Filosofi Memasak di Bambu bagi Orang Minahasa
“Rasa bumbunya sampai ke jiwa raga jika memasak di buluh,” ucap Dr. Denni Pinontoan.
Ketua Umum DPP Kerukunan Keluarga Kawanua (KKK), Dr. Ronny F. Sompie, SH, MH, tampak antusias saat mengikuti bincang-bincang Wisata Budaya yang diselenggarakan oleh KKK. Mantan Kepala Divisi Humas Polri ini mengapresiasi materi serta gagasan yang terlontar dalam acara siaran langsung tayang di kanal YouTube Kerukunan Keluarga Kawanua pada Minggu, 27 Juni 2021. Mereka mengusung tema “Tradisi Memasak di Buluh”.
Moderator Jeirry Sumampouw menceritakan sedikit latar belakang mengenai memasak di bambu atau lebih sering disebut buluh oleh orang Minahasa. Hal tersebut adalah suatu kegiatan mengolah makanan dengan menggunakan bambu yang dibakar di atas bara api.
Bagi masyarakat Minahasa memasak di buluh adalah suatu tradisi yang dilakukan pada saat acara-acara penting. Cara memasak secara tradisional ini masih bertahan di masyarakat Minahasa. Bahkan menjadi daya tarik utama orang-orang untuk datang ke suatu acara jamuan jika menu ini terhidang di meja panjang .
Dr. Dominica Diniafiat, ST, MM mengangkat bagaimana kearifan lokal tradisi memasak dalam buluh menjadi sesuatu yang bermanfaat di masa depan. Pegiat dan peneliti budaya nusantara ini menuturkan bahwa tradisi tersebut bisa bertahan jika orang minahasa kreatif dan inovatif.
“Terutama dalam melakukan tambahan menu dengan kemasan yang kekinian dan modern,” jelas pemilik dari AJD Sahabat Budaya. “Dengan menggunakan teknologi pengawetan hingga bahan baku bersih, sehat, dan segar,” saran dosen Dominica.

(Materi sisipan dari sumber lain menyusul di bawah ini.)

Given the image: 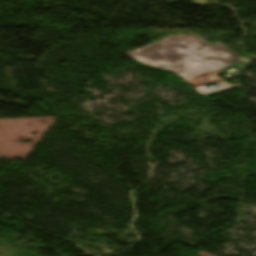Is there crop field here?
<instances>
[{
  "label": "crop field",
  "instance_id": "obj_1",
  "mask_svg": "<svg viewBox=\"0 0 256 256\" xmlns=\"http://www.w3.org/2000/svg\"><path fill=\"white\" fill-rule=\"evenodd\" d=\"M129 55L146 65L172 71L205 97L238 87L216 75L229 70L240 57L222 44L211 46L196 35L170 36ZM216 83V88L207 87Z\"/></svg>",
  "mask_w": 256,
  "mask_h": 256
}]
</instances>
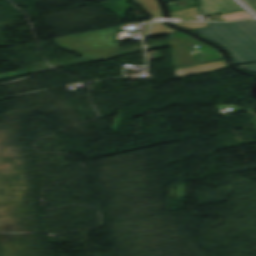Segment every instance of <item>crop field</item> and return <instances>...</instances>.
I'll return each instance as SVG.
<instances>
[{"mask_svg": "<svg viewBox=\"0 0 256 256\" xmlns=\"http://www.w3.org/2000/svg\"><path fill=\"white\" fill-rule=\"evenodd\" d=\"M204 16L243 11L232 0H198Z\"/></svg>", "mask_w": 256, "mask_h": 256, "instance_id": "3", "label": "crop field"}, {"mask_svg": "<svg viewBox=\"0 0 256 256\" xmlns=\"http://www.w3.org/2000/svg\"><path fill=\"white\" fill-rule=\"evenodd\" d=\"M246 12V11H245ZM245 12H240V13H231V14H226V15H220L224 21H233V20H241V19H249L252 18Z\"/></svg>", "mask_w": 256, "mask_h": 256, "instance_id": "7", "label": "crop field"}, {"mask_svg": "<svg viewBox=\"0 0 256 256\" xmlns=\"http://www.w3.org/2000/svg\"><path fill=\"white\" fill-rule=\"evenodd\" d=\"M244 1L247 2L251 7L256 9V0H244Z\"/></svg>", "mask_w": 256, "mask_h": 256, "instance_id": "10", "label": "crop field"}, {"mask_svg": "<svg viewBox=\"0 0 256 256\" xmlns=\"http://www.w3.org/2000/svg\"><path fill=\"white\" fill-rule=\"evenodd\" d=\"M241 69L256 73V64L240 66Z\"/></svg>", "mask_w": 256, "mask_h": 256, "instance_id": "9", "label": "crop field"}, {"mask_svg": "<svg viewBox=\"0 0 256 256\" xmlns=\"http://www.w3.org/2000/svg\"><path fill=\"white\" fill-rule=\"evenodd\" d=\"M172 63L175 69L222 60L223 57L218 50L212 48L182 32L168 34ZM200 47L195 48L193 46ZM198 51L200 61L192 56V52Z\"/></svg>", "mask_w": 256, "mask_h": 256, "instance_id": "2", "label": "crop field"}, {"mask_svg": "<svg viewBox=\"0 0 256 256\" xmlns=\"http://www.w3.org/2000/svg\"><path fill=\"white\" fill-rule=\"evenodd\" d=\"M225 67H227V64H226L225 60H222V61L202 64V65L177 69L175 71H176L177 77H179V76L190 75V74H195V73H200V72H206V71H211V70H216V69H222Z\"/></svg>", "mask_w": 256, "mask_h": 256, "instance_id": "4", "label": "crop field"}, {"mask_svg": "<svg viewBox=\"0 0 256 256\" xmlns=\"http://www.w3.org/2000/svg\"><path fill=\"white\" fill-rule=\"evenodd\" d=\"M171 1H176V0H166V2H171Z\"/></svg>", "mask_w": 256, "mask_h": 256, "instance_id": "11", "label": "crop field"}, {"mask_svg": "<svg viewBox=\"0 0 256 256\" xmlns=\"http://www.w3.org/2000/svg\"><path fill=\"white\" fill-rule=\"evenodd\" d=\"M172 23L187 29L208 27L206 23H190V22H172Z\"/></svg>", "mask_w": 256, "mask_h": 256, "instance_id": "8", "label": "crop field"}, {"mask_svg": "<svg viewBox=\"0 0 256 256\" xmlns=\"http://www.w3.org/2000/svg\"><path fill=\"white\" fill-rule=\"evenodd\" d=\"M171 20L196 21V7L171 13Z\"/></svg>", "mask_w": 256, "mask_h": 256, "instance_id": "5", "label": "crop field"}, {"mask_svg": "<svg viewBox=\"0 0 256 256\" xmlns=\"http://www.w3.org/2000/svg\"><path fill=\"white\" fill-rule=\"evenodd\" d=\"M207 24L192 31L230 51L235 65L256 62V20Z\"/></svg>", "mask_w": 256, "mask_h": 256, "instance_id": "1", "label": "crop field"}, {"mask_svg": "<svg viewBox=\"0 0 256 256\" xmlns=\"http://www.w3.org/2000/svg\"><path fill=\"white\" fill-rule=\"evenodd\" d=\"M175 31H178V30L170 29L160 21H157L152 24V32L147 37L161 35V34L175 32Z\"/></svg>", "mask_w": 256, "mask_h": 256, "instance_id": "6", "label": "crop field"}]
</instances>
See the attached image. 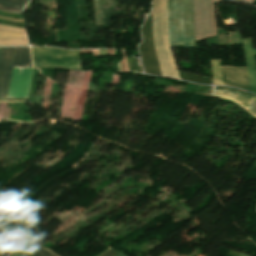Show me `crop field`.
I'll return each mask as SVG.
<instances>
[{"mask_svg":"<svg viewBox=\"0 0 256 256\" xmlns=\"http://www.w3.org/2000/svg\"><path fill=\"white\" fill-rule=\"evenodd\" d=\"M142 37L144 42L138 46L141 55L144 70L149 74L162 75L152 33V18L151 13L145 24L141 27Z\"/></svg>","mask_w":256,"mask_h":256,"instance_id":"5","label":"crop field"},{"mask_svg":"<svg viewBox=\"0 0 256 256\" xmlns=\"http://www.w3.org/2000/svg\"><path fill=\"white\" fill-rule=\"evenodd\" d=\"M33 68L13 67L7 98H27Z\"/></svg>","mask_w":256,"mask_h":256,"instance_id":"6","label":"crop field"},{"mask_svg":"<svg viewBox=\"0 0 256 256\" xmlns=\"http://www.w3.org/2000/svg\"><path fill=\"white\" fill-rule=\"evenodd\" d=\"M115 54H117L116 50H114Z\"/></svg>","mask_w":256,"mask_h":256,"instance_id":"22","label":"crop field"},{"mask_svg":"<svg viewBox=\"0 0 256 256\" xmlns=\"http://www.w3.org/2000/svg\"><path fill=\"white\" fill-rule=\"evenodd\" d=\"M213 95L233 99L248 110L255 97L232 89H216Z\"/></svg>","mask_w":256,"mask_h":256,"instance_id":"10","label":"crop field"},{"mask_svg":"<svg viewBox=\"0 0 256 256\" xmlns=\"http://www.w3.org/2000/svg\"><path fill=\"white\" fill-rule=\"evenodd\" d=\"M171 46L196 47L193 33L191 0H166Z\"/></svg>","mask_w":256,"mask_h":256,"instance_id":"1","label":"crop field"},{"mask_svg":"<svg viewBox=\"0 0 256 256\" xmlns=\"http://www.w3.org/2000/svg\"><path fill=\"white\" fill-rule=\"evenodd\" d=\"M246 66L248 71L250 89L252 93L256 94V67L254 55L256 50H253L252 38L242 39Z\"/></svg>","mask_w":256,"mask_h":256,"instance_id":"9","label":"crop field"},{"mask_svg":"<svg viewBox=\"0 0 256 256\" xmlns=\"http://www.w3.org/2000/svg\"><path fill=\"white\" fill-rule=\"evenodd\" d=\"M0 45H28L24 29L0 25Z\"/></svg>","mask_w":256,"mask_h":256,"instance_id":"8","label":"crop field"},{"mask_svg":"<svg viewBox=\"0 0 256 256\" xmlns=\"http://www.w3.org/2000/svg\"><path fill=\"white\" fill-rule=\"evenodd\" d=\"M152 18L154 42L162 74L179 79L175 58L168 41L165 0H153Z\"/></svg>","mask_w":256,"mask_h":256,"instance_id":"2","label":"crop field"},{"mask_svg":"<svg viewBox=\"0 0 256 256\" xmlns=\"http://www.w3.org/2000/svg\"><path fill=\"white\" fill-rule=\"evenodd\" d=\"M224 85L249 90L246 68L221 67Z\"/></svg>","mask_w":256,"mask_h":256,"instance_id":"7","label":"crop field"},{"mask_svg":"<svg viewBox=\"0 0 256 256\" xmlns=\"http://www.w3.org/2000/svg\"><path fill=\"white\" fill-rule=\"evenodd\" d=\"M36 249L37 246L21 240L11 256H32Z\"/></svg>","mask_w":256,"mask_h":256,"instance_id":"12","label":"crop field"},{"mask_svg":"<svg viewBox=\"0 0 256 256\" xmlns=\"http://www.w3.org/2000/svg\"><path fill=\"white\" fill-rule=\"evenodd\" d=\"M0 11L14 13V14H22V9L16 8L13 6L5 5L0 3Z\"/></svg>","mask_w":256,"mask_h":256,"instance_id":"14","label":"crop field"},{"mask_svg":"<svg viewBox=\"0 0 256 256\" xmlns=\"http://www.w3.org/2000/svg\"><path fill=\"white\" fill-rule=\"evenodd\" d=\"M33 66L79 69V50L31 47Z\"/></svg>","mask_w":256,"mask_h":256,"instance_id":"3","label":"crop field"},{"mask_svg":"<svg viewBox=\"0 0 256 256\" xmlns=\"http://www.w3.org/2000/svg\"><path fill=\"white\" fill-rule=\"evenodd\" d=\"M52 253L38 247L35 254L33 256H51Z\"/></svg>","mask_w":256,"mask_h":256,"instance_id":"16","label":"crop field"},{"mask_svg":"<svg viewBox=\"0 0 256 256\" xmlns=\"http://www.w3.org/2000/svg\"><path fill=\"white\" fill-rule=\"evenodd\" d=\"M19 238L5 232L0 228V256H7Z\"/></svg>","mask_w":256,"mask_h":256,"instance_id":"11","label":"crop field"},{"mask_svg":"<svg viewBox=\"0 0 256 256\" xmlns=\"http://www.w3.org/2000/svg\"><path fill=\"white\" fill-rule=\"evenodd\" d=\"M100 55L107 54L106 50H99Z\"/></svg>","mask_w":256,"mask_h":256,"instance_id":"19","label":"crop field"},{"mask_svg":"<svg viewBox=\"0 0 256 256\" xmlns=\"http://www.w3.org/2000/svg\"><path fill=\"white\" fill-rule=\"evenodd\" d=\"M117 70H120V62L117 64Z\"/></svg>","mask_w":256,"mask_h":256,"instance_id":"20","label":"crop field"},{"mask_svg":"<svg viewBox=\"0 0 256 256\" xmlns=\"http://www.w3.org/2000/svg\"><path fill=\"white\" fill-rule=\"evenodd\" d=\"M213 80L215 85H223L221 70H220V61H211Z\"/></svg>","mask_w":256,"mask_h":256,"instance_id":"13","label":"crop field"},{"mask_svg":"<svg viewBox=\"0 0 256 256\" xmlns=\"http://www.w3.org/2000/svg\"><path fill=\"white\" fill-rule=\"evenodd\" d=\"M252 114H254L256 116V102L254 101V103L251 105V107L249 108V110Z\"/></svg>","mask_w":256,"mask_h":256,"instance_id":"18","label":"crop field"},{"mask_svg":"<svg viewBox=\"0 0 256 256\" xmlns=\"http://www.w3.org/2000/svg\"><path fill=\"white\" fill-rule=\"evenodd\" d=\"M116 256H125V255H124V254L119 253V254H117Z\"/></svg>","mask_w":256,"mask_h":256,"instance_id":"21","label":"crop field"},{"mask_svg":"<svg viewBox=\"0 0 256 256\" xmlns=\"http://www.w3.org/2000/svg\"><path fill=\"white\" fill-rule=\"evenodd\" d=\"M118 252L114 251V250H108L106 251L105 253H103L102 255L100 256H114L116 255Z\"/></svg>","mask_w":256,"mask_h":256,"instance_id":"17","label":"crop field"},{"mask_svg":"<svg viewBox=\"0 0 256 256\" xmlns=\"http://www.w3.org/2000/svg\"><path fill=\"white\" fill-rule=\"evenodd\" d=\"M12 66L31 67L28 47H8L0 50V101H5Z\"/></svg>","mask_w":256,"mask_h":256,"instance_id":"4","label":"crop field"},{"mask_svg":"<svg viewBox=\"0 0 256 256\" xmlns=\"http://www.w3.org/2000/svg\"><path fill=\"white\" fill-rule=\"evenodd\" d=\"M29 0H0V2H4L9 5L23 7Z\"/></svg>","mask_w":256,"mask_h":256,"instance_id":"15","label":"crop field"}]
</instances>
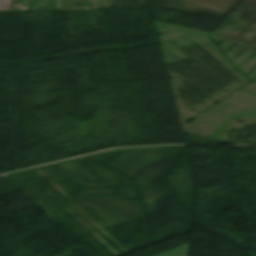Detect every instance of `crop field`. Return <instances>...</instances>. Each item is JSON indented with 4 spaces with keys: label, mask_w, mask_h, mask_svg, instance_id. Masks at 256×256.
Listing matches in <instances>:
<instances>
[{
    "label": "crop field",
    "mask_w": 256,
    "mask_h": 256,
    "mask_svg": "<svg viewBox=\"0 0 256 256\" xmlns=\"http://www.w3.org/2000/svg\"><path fill=\"white\" fill-rule=\"evenodd\" d=\"M183 255H184V250L181 252L175 253L173 255H170V256H183Z\"/></svg>",
    "instance_id": "8a807250"
},
{
    "label": "crop field",
    "mask_w": 256,
    "mask_h": 256,
    "mask_svg": "<svg viewBox=\"0 0 256 256\" xmlns=\"http://www.w3.org/2000/svg\"><path fill=\"white\" fill-rule=\"evenodd\" d=\"M250 42L256 43V36Z\"/></svg>",
    "instance_id": "ac0d7876"
}]
</instances>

Pegiat budaya Mawale Movement, Dr. Denni Pinontoan menjawab sang dosen Dominica dengan mengatakan, “Inilah yang membuat tradisi ini tetap bisa bertahan, yaitu tidak hanya sekedar komoditi, tapi dia bermakna spiritual, bermakna kebersamaan.”
Sebelumnya pria berprofesi dosen dan seorang theolog tersebut menjelaskan, “Dari meja makan semua dimulai, dan semua berakhir.” “Lahir, orang (minahasa) merayakan di meja makan. Mati, orang (minahasa) merayakan di meja makan.” tegas Denni.
Sementara Pdt. Audy Wuisang, STh, MSi, pegiat budaya, sekaligus theolog, menjelaskan bahwa mengolah masakan menggunakan bambu adalah suatu kegiatan mapalus (gotong royong) karena membutuhkan proses yang tidak singkat. Juga terdapat aspek spritual yang menyatu setelah Kekristenan datang.
“Tradisi ini tetap terjaga,” imbuh Waketum III DPP KKK. Walau tidak sudah keluar dari tanah Minahasa tapi hal ini tetap dilakukan, Sekjen PIKI ini menambahkan.
Acara berdurasi 2 jam lebih ini dibawakan oleh 3 orang dalam sesi berbeda. Mereka adalah Jeirry Sumampouw, Pdt. Treisje Mambo, dan Herling Tumbel, M. Kom.
Tak lupa Ronny Sompie mengucapkan terima kasih kepada para narasumber, moderator, dan para peserta diskusi dari Kawanua juga di luar Kawanua yang adalah pemerhati kebudayaan dan kuliner. Wasekjen DPP KKK, Rachel Tuerah turut ikut mengucapkan terima kasih di penghujung acara.